In order to reduce the photonic noise on the images and to improve the signal to noise ratio of the defects, a method of sliding averaging is usually applied. This method sums few digital radiographs acquired at different positions assuming that the displacement of the object between the different radiographs is negligible. The problem of this method is that the number of radiographs that can be summed is very small and therefore the signal to noise ratio improvement is not enough. Most of the time with this method, no more than 6 radiographs can be summed, the signal to noise ratio is thus improved by 2.5.To overcome this limit, we developed a dedicated digital tomosynthesis processing of the radiographs.

First we recall briefly the principle and the limits of the tomosynthesis which combine a large number of radiograph in order to increase the signal to noise ratio of the defects. The number of radiographs that can be combined is usually larger than 100. The possible signal to noise ratio improvement is a little smaller than the square root of the number of projection, because the attenuation of the X-ray is not the same in each direction. We show that there is an optimum number of projection for a given acquisition geometry.

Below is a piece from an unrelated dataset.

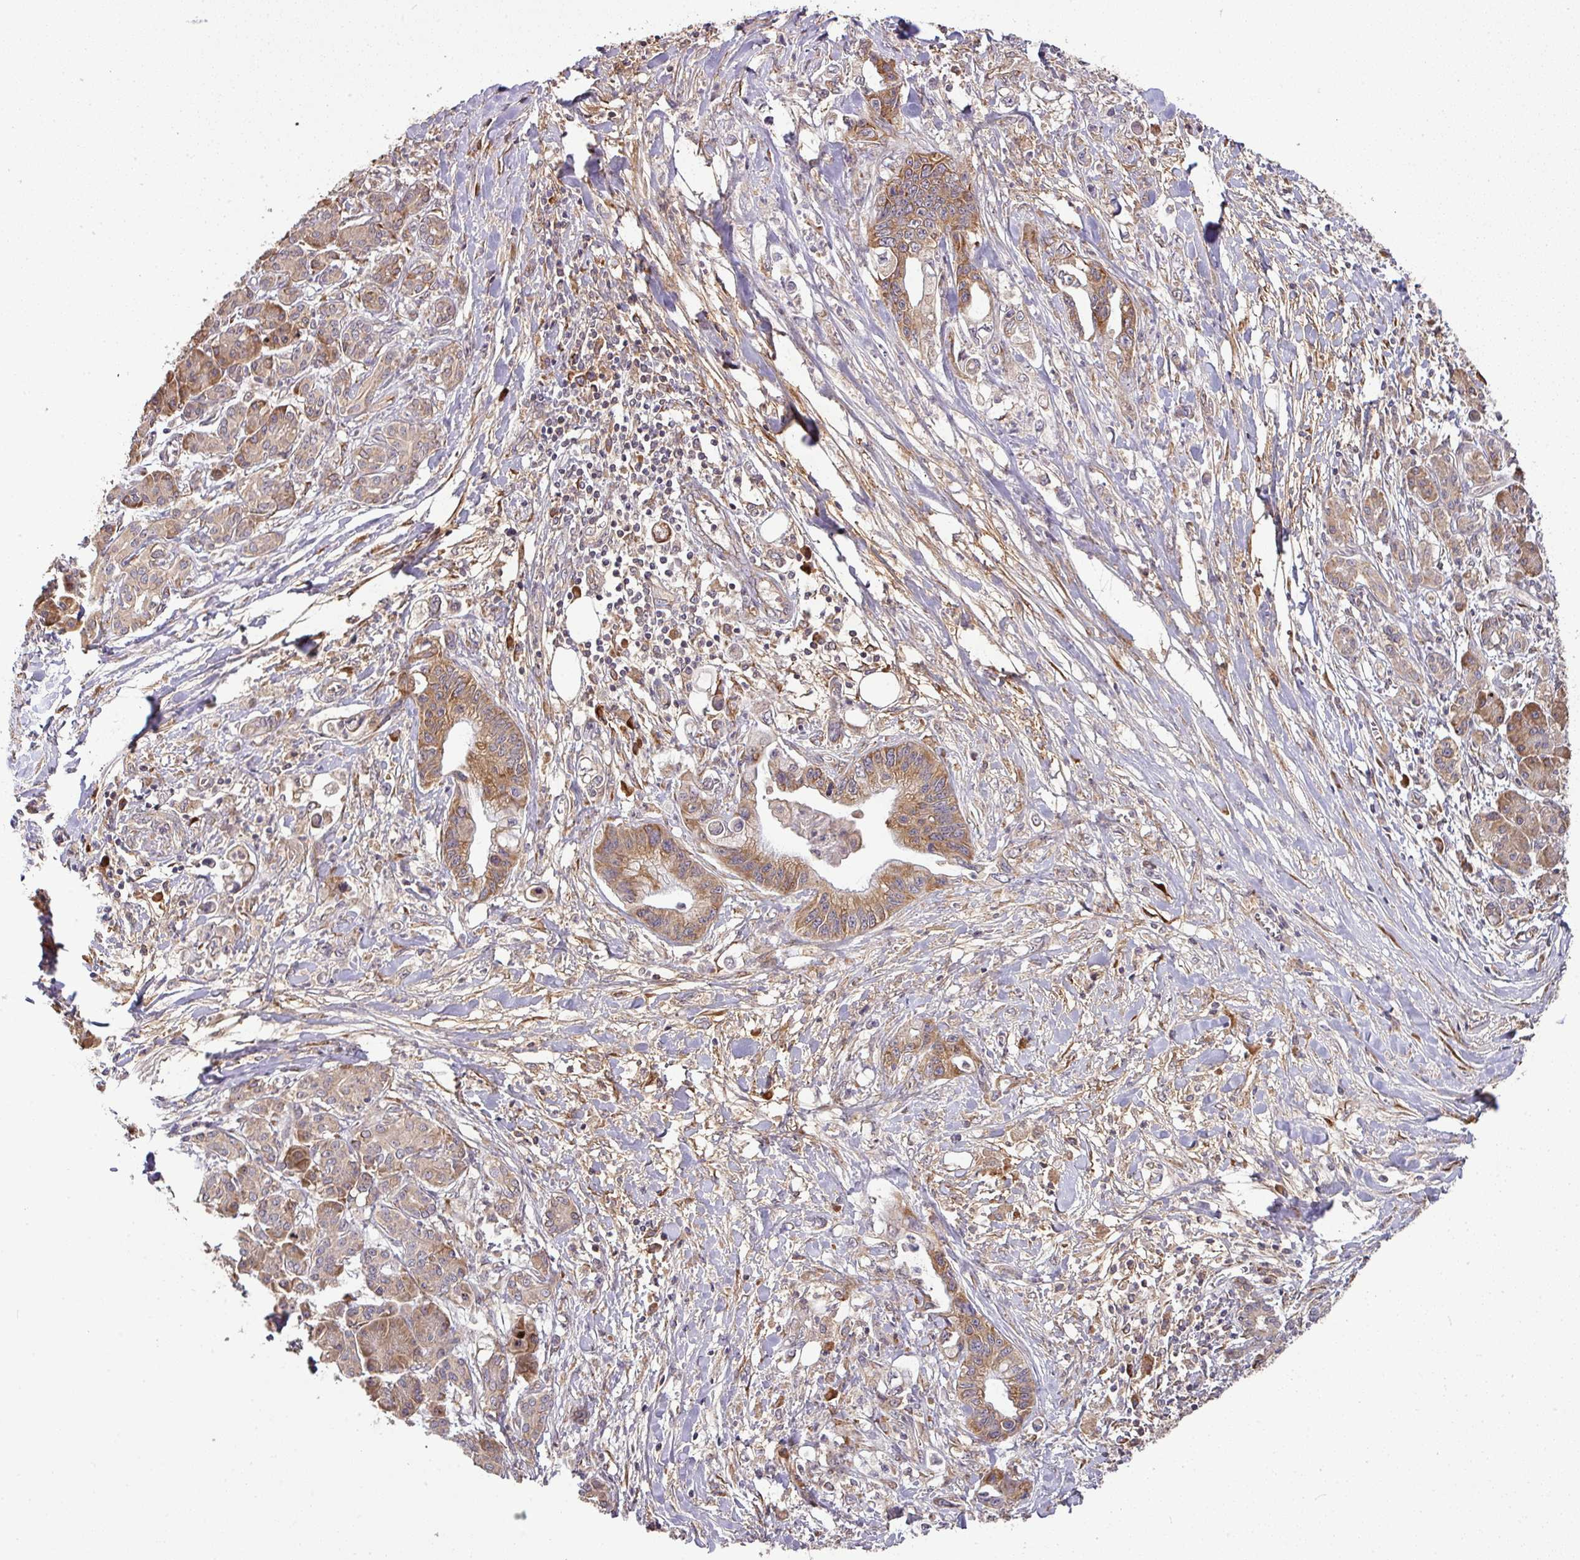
{"staining": {"intensity": "moderate", "quantity": ">75%", "location": "cytoplasmic/membranous"}, "tissue": "pancreatic cancer", "cell_type": "Tumor cells", "image_type": "cancer", "snomed": [{"axis": "morphology", "description": "Adenocarcinoma, NOS"}, {"axis": "topography", "description": "Pancreas"}], "caption": "Moderate cytoplasmic/membranous staining is identified in approximately >75% of tumor cells in pancreatic cancer. Nuclei are stained in blue.", "gene": "GALP", "patient": {"sex": "male", "age": 61}}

Second we present our experimental setup and the results obtained on a set of data acquired on a solid rocket motor phantom of 3 metres in diameter with a 15 MeV linear accelerator source and a high energy digital radiographic system based on a Gd₂O₂S: Tb converter screen and a high sensitivity silicon target intensified camera. The method has been implemented on a work- station. A specific geometric calibration procedure has been developed. On tomosynthesis images, we clearly showed an improvement of the defect detectability and of the signal to noise ratio. On 1.5 mm delamination the signal to noise ratio is improved from 1.5 for the radiograph to 8 for the tomosynthesis image. Holes of 16 mm in diameter not detected on the radiographs or on the sliding averaging images are clearly seen on the tomosynthesis image.

Finally we examine the potential new application for this technique to other industrial fields such as the welding monitoring. We will also examine the possibility to develop a dedicated hardware which would perform the tomosynthesis processing in real time.